(Items from a dataset)
__________________________________________________

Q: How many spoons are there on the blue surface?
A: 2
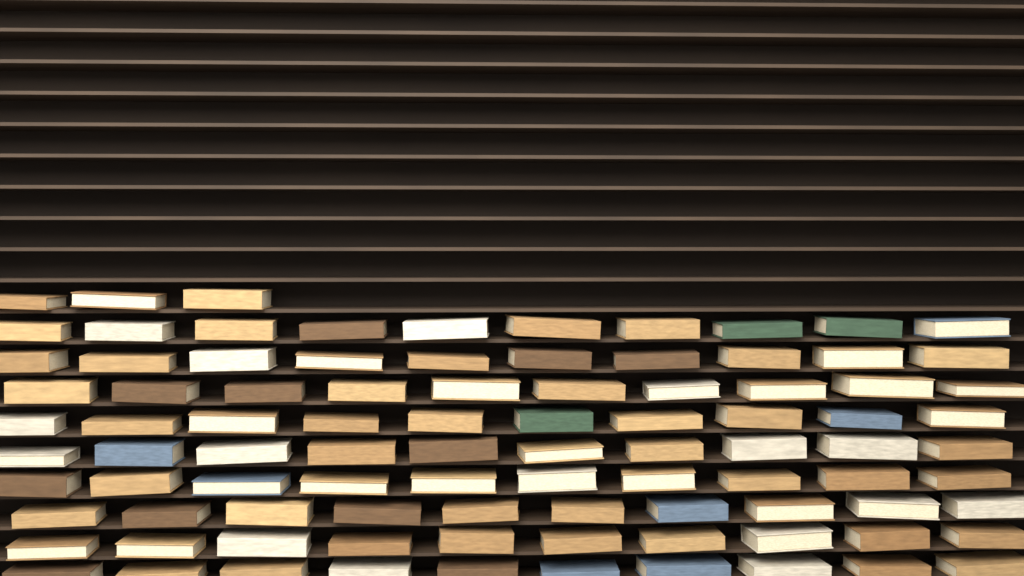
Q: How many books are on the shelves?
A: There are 93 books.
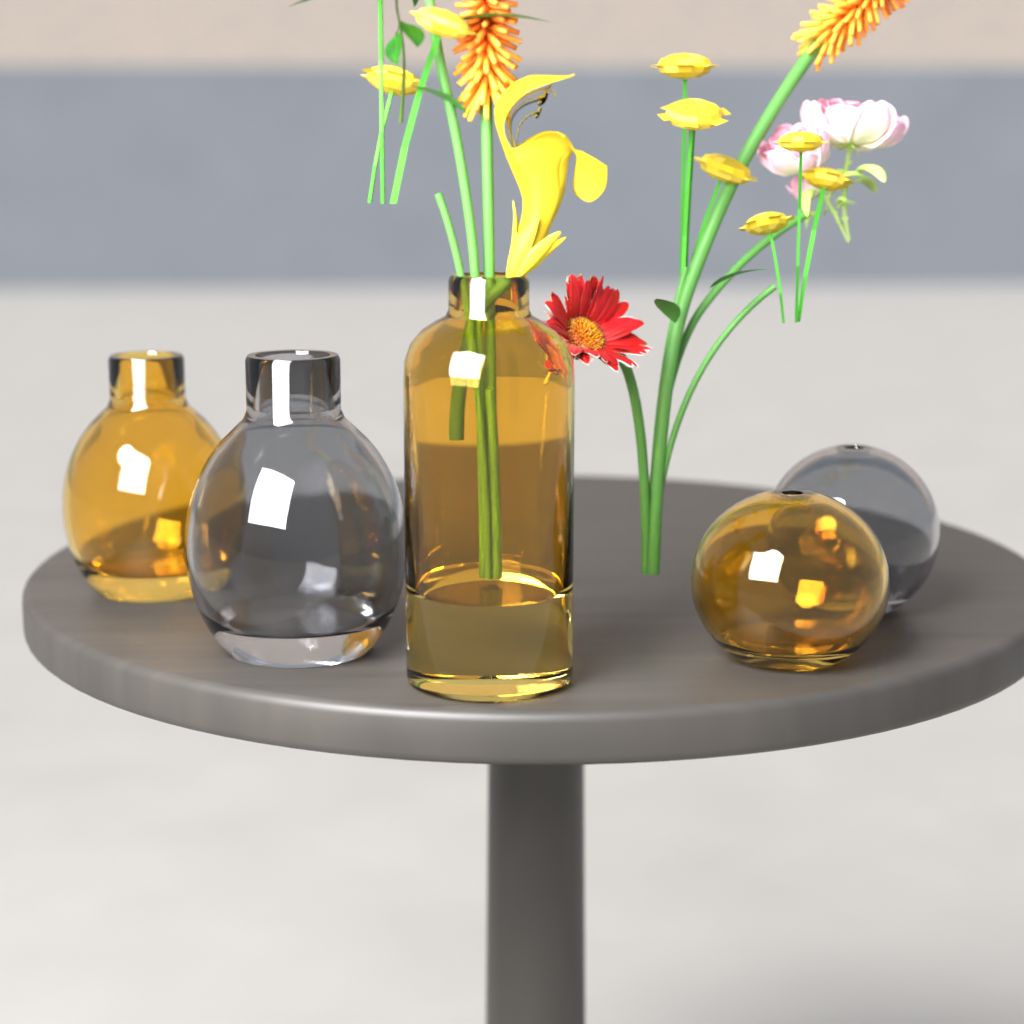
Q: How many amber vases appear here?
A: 3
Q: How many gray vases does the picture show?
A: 2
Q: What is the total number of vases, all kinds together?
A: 5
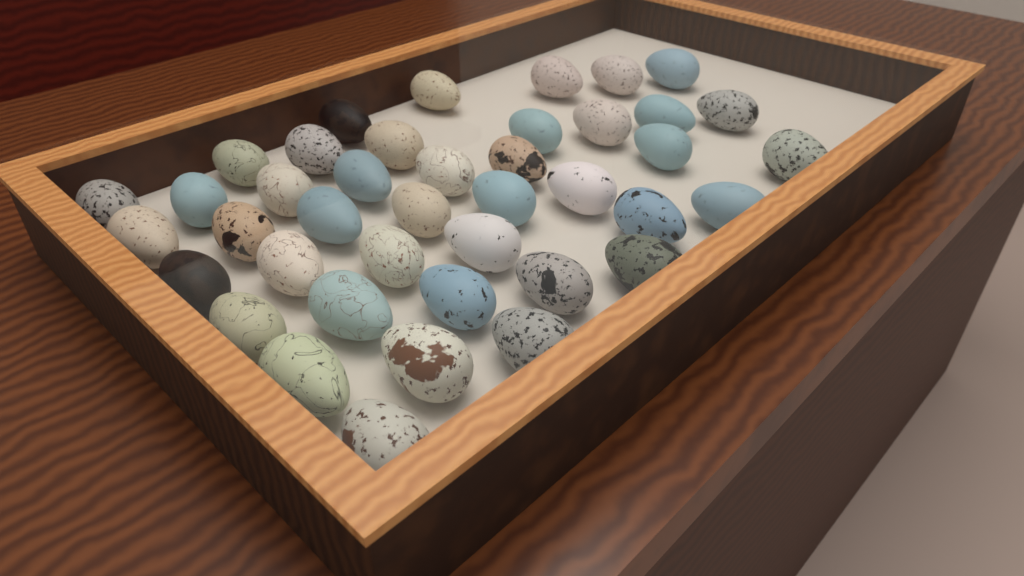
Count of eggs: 41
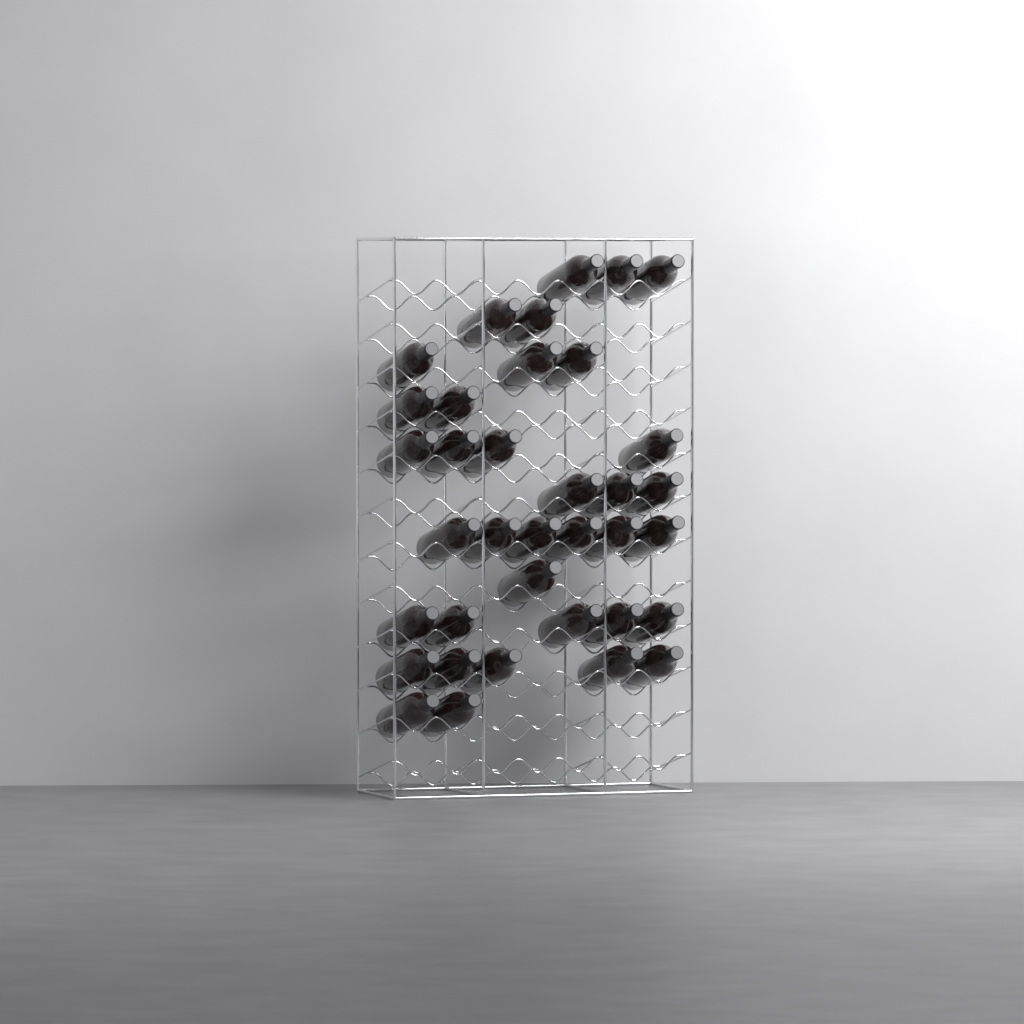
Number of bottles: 36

__________________________________________________

▸ **OBJECTIVE**
Select every line of the listing that contains the word "vases" and copy those lines.

▸ **ANSWER BELOW**
Q: How many amber vases appear here?
Q: How many gray vases does the picture show?
Q: What is the total number of vases, all kinds together?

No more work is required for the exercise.